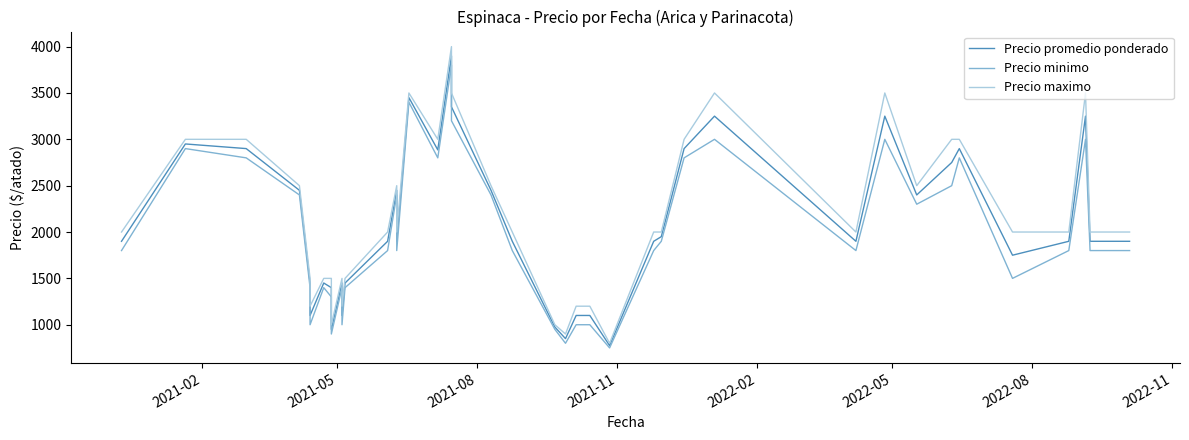

What is the maximum value for Precio maximo?

4000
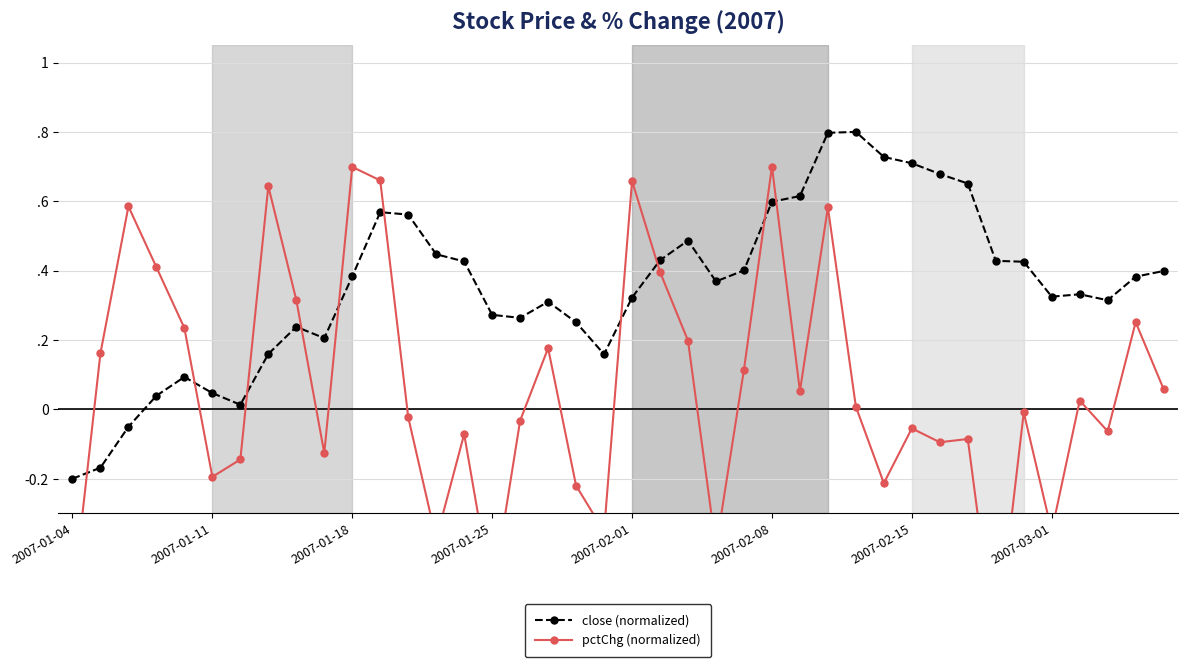

How many categories are shown in the chart?

40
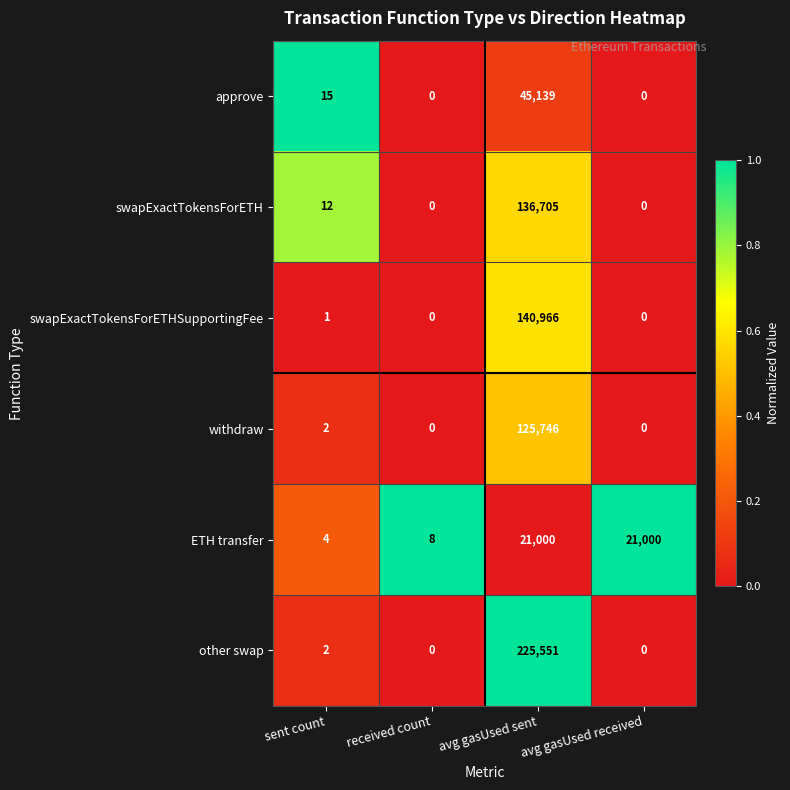

Between received count and avg gasUsed sent, which series saw the biggest shift?

other swap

Exercise details> Convert all the rows above into a Markdown table with the columns "Number" and "Line text." Give each nonblank line its own table row, skip blank lines, and leave out the pictures.

Solved problem>
| Number | Line text |
|---|---|
| 1 | What is the maximum value for Precio maximo? |
| 2 | 4000 |
| 3 | How many categories are shown in the chart? |
| 4 | 40 |
| 5 | Between received count and avg gasUsed sent, which series saw the biggest shift? |
| 6 | other swap |